HONOLULU, January 5, 2013 – The Obama Administration’s crowdsourcing initiative on the White House “We The People” website has drawn both noble and bizarre petitions alike, ranging from requests to honor firefighters with medals to calls for the deportation of Piers Morgan, and even the construction of a Death Star superlaser weapon.
A new petition, created just last week on Christmas Day, calls for the Roman Catholic Church to be classified as a hate group, “as defined by both the Southern Poverty Law Center and the Anti-Defamation League,” and has amassed some 1,768 signatures.
The people already have Congress and their state legislatures to represent and deliberate over their petitions. (AP file photo/J. Scott Applewhite)
While it is highly unlikely that the Roman Catholic Church and its followers are in any risk of being labeled by the U.S. government as a hate group, the petition on the White House website points to the dark side of crowdsourcing and online microconstituent involvement in national politics. Such incendiary petitions often arouse more anger than meaningful policy discussion and tend to entrench bitterness between competing interests rather than ameliorate it.
Though the Obama Administration’s crowdsourcing experiment is a well-intentioned effort to increase involvement in democracy, the fact that the petitions are hosted (though not necessarily endorsed) on the official White House website presents an opportunity for groups to agitate, cyber-bully and accuse on a national and even international scale.
President Obama should seriously reconsider whether or not the ongoing hosting of petitions reflects positively on the Executive Branch and the United States. The Constitution already provides for the people to be represented by their representatives in the House and the states by the Senate.

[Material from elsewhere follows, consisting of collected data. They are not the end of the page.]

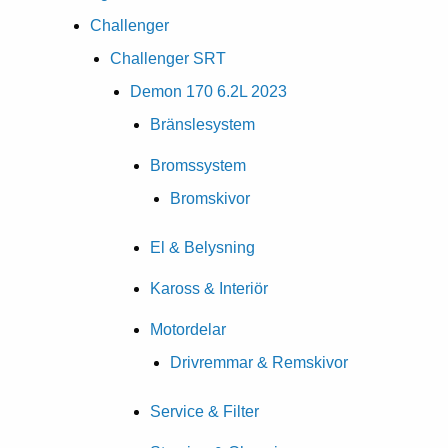
Challenger
Challenger SRT
Demon 170 6.2L 2023
Bränslesystem
Bromssystem
Bromskivor
El & Belysning
Kaross & Interiör
Motordelar
Drivremmar & Remskivor
Service & Filter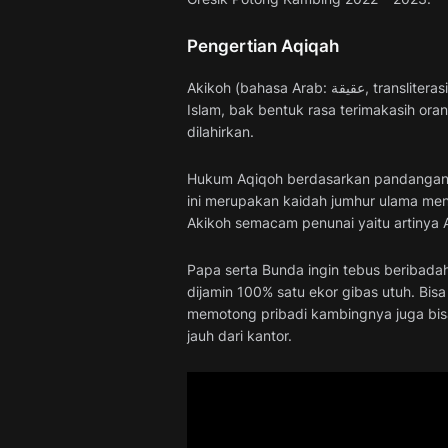
Pengertian Aqiqah
Akikoh (bahasa Arab: عقيقة, transliterasi: Aqiqah) adalah pengorbanan dibas dalam hukum
Islam, bak bentuk rasa terimakasih oran
dilahirkan.
Hukum Aqiqoh berdasarkan pandangan
ini merupakan kaidah jumhur ulama men
Akikoh semacam penunai yaitu artinya 
Papa serta Bunda ingin tebus beribadah
dijamin 100% satu ekor gibas utuh. Bis
memotong pribadi kambingnya juga bisa.
jauh dari kantor.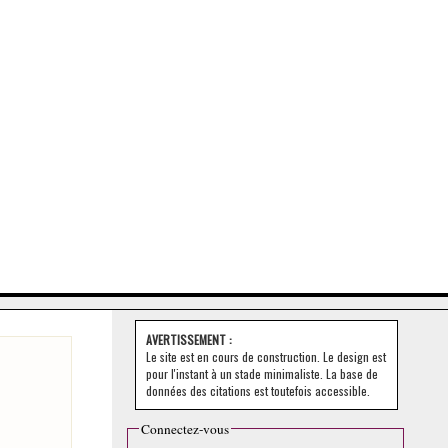
AVERTISSEMENT :
Le site est en cours de construction. Le design est
pour l'instant à un stade minimaliste. La base de
données des citations est toutefois accessible.
Connectez-vous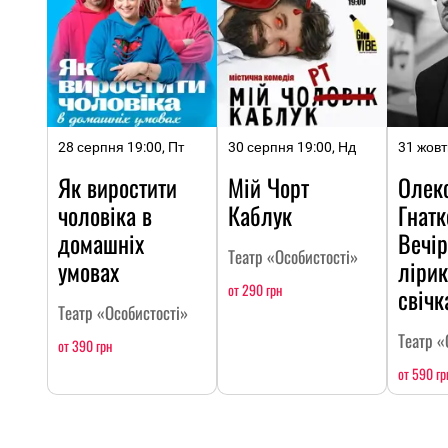
28 серпня 19:00, Пт
30 серпня 19:00, Нд
31 жовт
Як виростити
Мій Чорт
Олек
чоловіка в
Каблук
Гнатк
домашніх
Вечір
Театр «Особистості»
умовах
лірик
от 290 грн
свічк
Театр «Особистості»
Театр «
от 390 грн
от 590 гр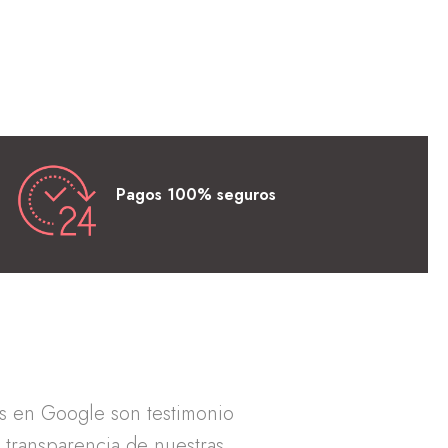
Pagos 100% seguros
as en Google son testimonio
a transparencia de nuestras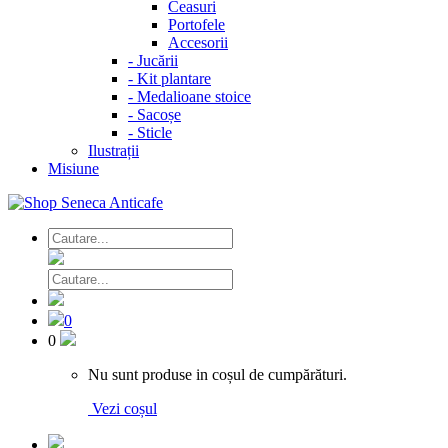
Ceasuri
Portofele
Accesorii
-
Jucării
-
Kit plantare
-
Medalioane stoice
-
Sacoșe
-
Sticle
Ilustrații
Misiune
0
0
Nu sunt produse in coșul de cumpărături.
Vezi coșul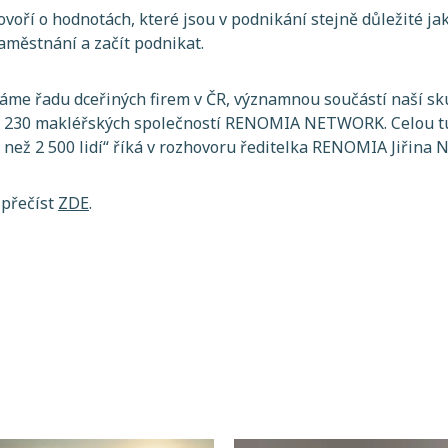
voří o hodnotách, které jsou v podnikání stejně důležité ja
zaměstnání a začít podnikat.
áme řadu dceřiných firem v ČR, významnou součástí naší sk
než 230 makléřských společností RENOMIA NETWORK. Celou tu
ce než 2 500 lidí“ říká v rozhovoru ředitelka RENOMIA Jiřina 
 přečíst
ZDE
.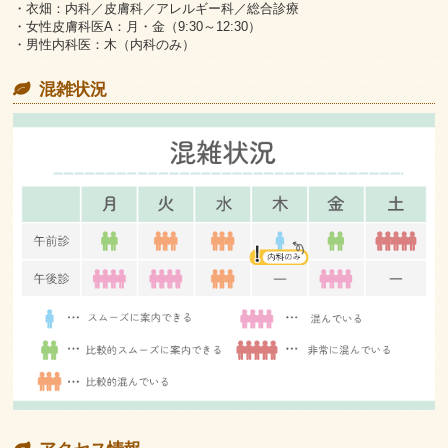
・衣畑
：内科／皮膚科／アレルギー科／総合診療
・女性皮膚科医A
：月・金（9:30～12:30）
・男性内科医
：木（内科のみ）
混雑状況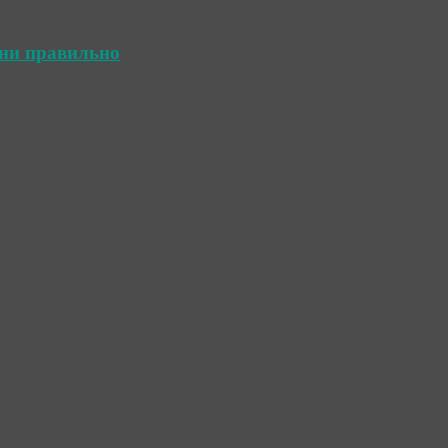
ини правильно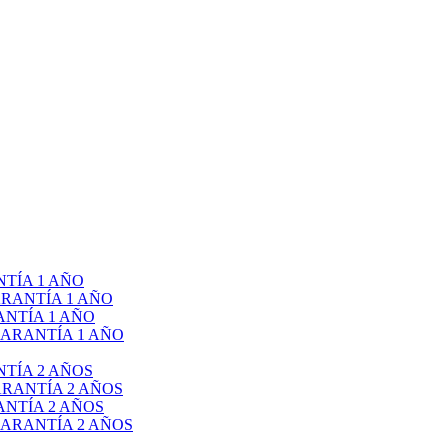
TÍA 1 AÑO
RANTÍA 1 AÑO
NTÍA 1 AÑO
ARANTÍA 1 AÑO
TÍA 2 AÑOS
RANTÍA 2 AÑOS
NTÍA 2 AÑOS
ARANTÍA 2 AÑOS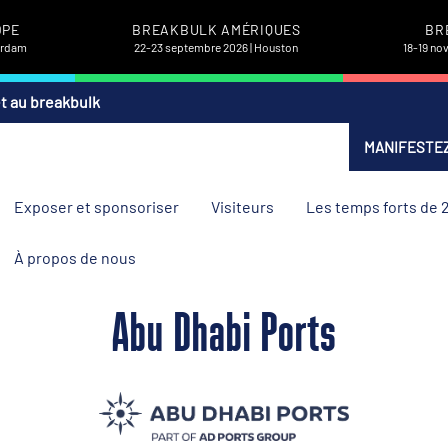
OPE
BREAKBULK AMÉRIQUES
BR
terdam
22-23 septembre 2026 | Houston
18-19 no
et au breakbulk
MANIFESTEZ
Exposer et sponsoriser
Visiteurs
Les temps forts de 
À propos de nous
Abu Dhabi Ports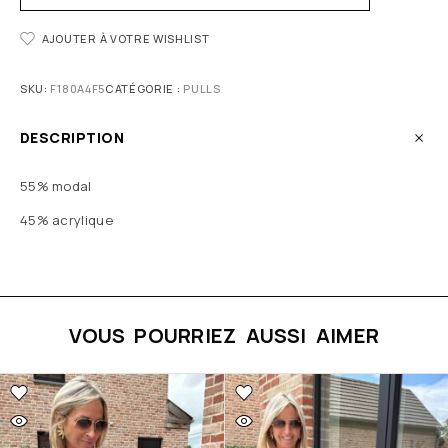
AJOUTER À VOTRE WISHLIST
SKU:
F180A4F5
CATÉGORIE :
PULLS
DESCRIPTION
55% modal
45% acrylique
VOUS POURRIEZ AUSSI AIMER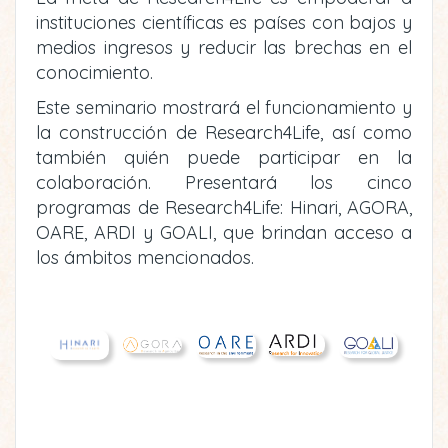
instituciones científicas es países con bajos y
medios ingresos y reducir las brechas en el
conocimiento.
Este seminario mostrará el funcionamiento y
la construcción de Research4Life, así como
también quién puede participar en la
colaboración. Presentará los cinco
programas de Research4Life: Hinari, AGORA,
OARE, ARDI y GOALI, que brindan acceso a
los ámbitos mencionados.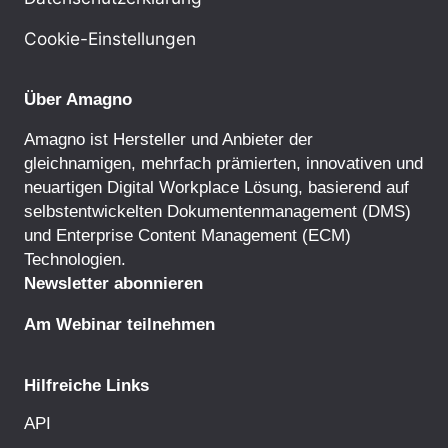
Cookie-Einstellungen
Über Amagno
Amagno ist Hersteller und Anbieter der
gleichnamigen, mehrfach prämierten, innovativen und
neuartigen Digital Workplace Lösung, basierend auf
selbstentwickelten
Dokumentenmanagement
(DMS)
und
Enterprise Content Management
(ECM)
Technologien.
Newsletter abonnieren
Am Webinar teilnehmen
Hilfreiche Links
API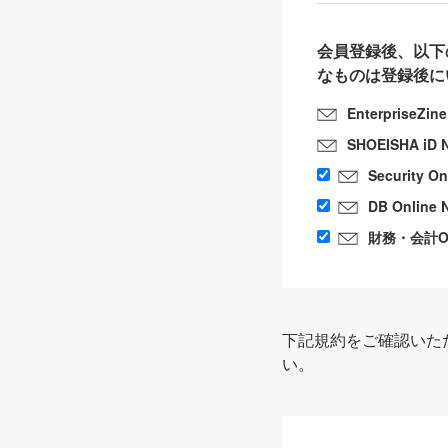
会員登録後、以下
なものは登録後に
EnterpriseZin
SHOEISHA iD 
Security O
DB Online 
財務・会計Onl
下記規約をご確認いた
い。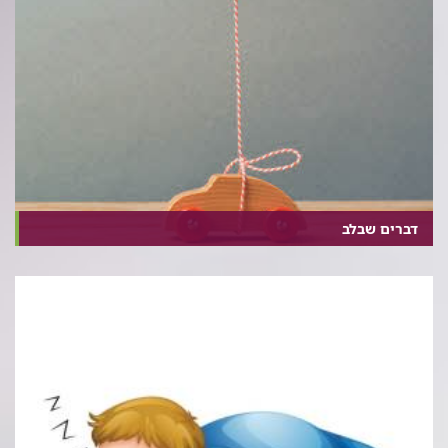
דברים שבלב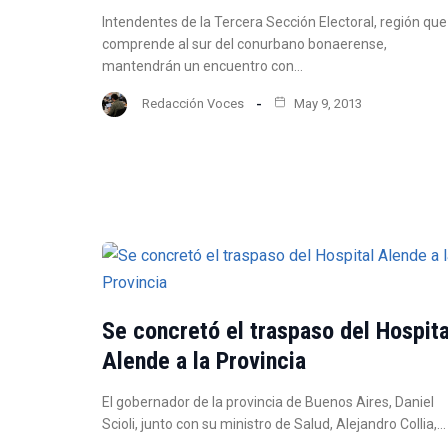
Intendentes de la Tercera Sección Electoral, región que
comprende al sur del conurbano bonaerense,
mantendrán un encuentro con…
Redacción Voces
May 9, 2013
Se concretó el traspaso del Hospita
Alende a la Provincia
El gobernador de la provincia de Buenos Aires, Daniel
Scioli, junto con su ministro de Salud, Alejandro Collia,…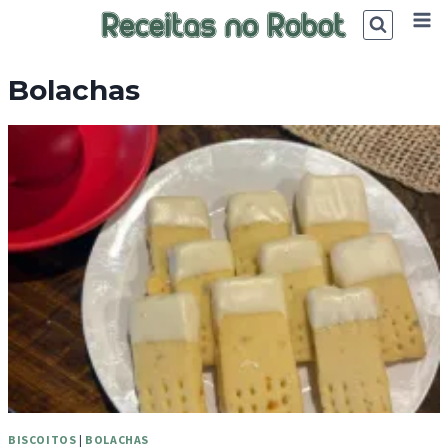
Skip
to
content
Bolachas
BISCOITOS
|
BOLACHAS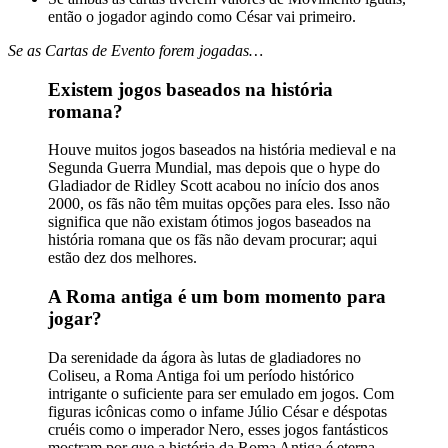
então o jogador agindo como César vai primeiro.
Se as Cartas de Evento forem jogadas…
Existem jogos baseados na história
romana?
Houve muitos jogos baseados na história medieval e na
Segunda Guerra Mundial, mas depois que o hype do
Gladiador de Ridley Scott acabou no início dos anos
2000, os fãs não têm muitas opções para eles. Isso não
significa que não existam ótimos jogos baseados na
história romana que os fãs não devam procurar; aqui
estão dez dos melhores.
A Roma antiga é um bom momento para
jogar?
Da serenidade da ágora às lutas de gladiadores no
Coliseu, a Roma Antiga foi um período histórico
intrigante o suficiente para ser emulado em jogos. Com
figuras icônicas como o infame Júlio César e déspotas
cruéis como o imperador Nero, esses jogos fantásticos
mostram por que a história da Roma Antiga é eterna.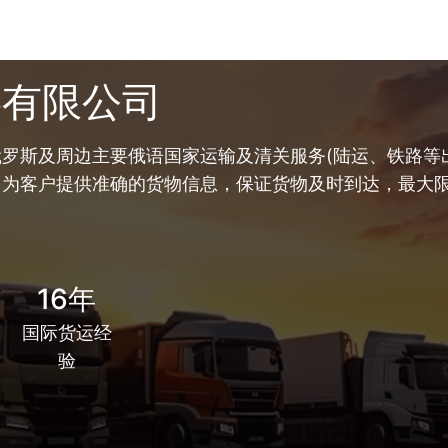
链有限公司
罗斯及周边主要俄语国家运输及清关服务(陆运、铁路等出
，为客户提供准确的货物信息，保证货物及时到达，最大
16年
国际货运经
验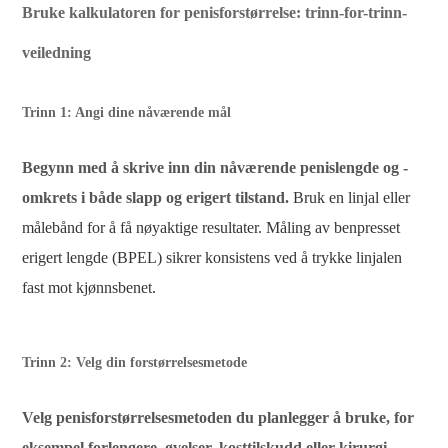
Bruke kalkulatoren for penisforstørrelse: trinn-for-trinn-
veiledning
Trinn 1: Angi dine nåværende mål
Begynn med å skrive inn din nåværende penislengde og -
omkrets i både slapp og erigert tilstand.
Bruk en linjal eller
målebånd for å få nøyaktige resultater. Måling av benpresset
erigert lengde (BPEL) sikrer konsistens ved å trykke linjalen
fast mot kjønnsbenet.
Trinn 2: Velg din forstørrelsesmetode
Velg penisforstørrelsesmetoden du planlegger å bruke, for
eksempel forlengere, øvelser, kosttilskudd eller kirurgi.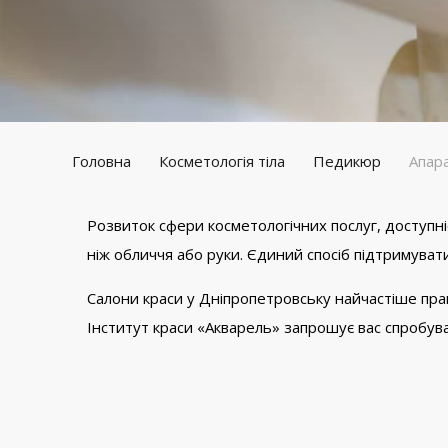
Головна
Косметологія тіла
Педикюр
Апар
Розвиток сфери косметологічних послуг, доступн
ніж обличчя або руки. Єдиний спосіб підтримувати
Салони краси у Дніпропетровську найчастіше прак
Інститут краси «Акварель» запрошує вас спробу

America’s founders were always concerned about the impact that inflamed public passions could have on the direction of public policy and the nation. James Madison wrote, “A popular Government without popular information, or the means of acquiring it, is but a Prologue to a Farce or a Tragedy, or perhaps both.”
The character and honor of the United States of America should be upheld at all times and not made an unwitting accomplice to the politics of agitation and strife.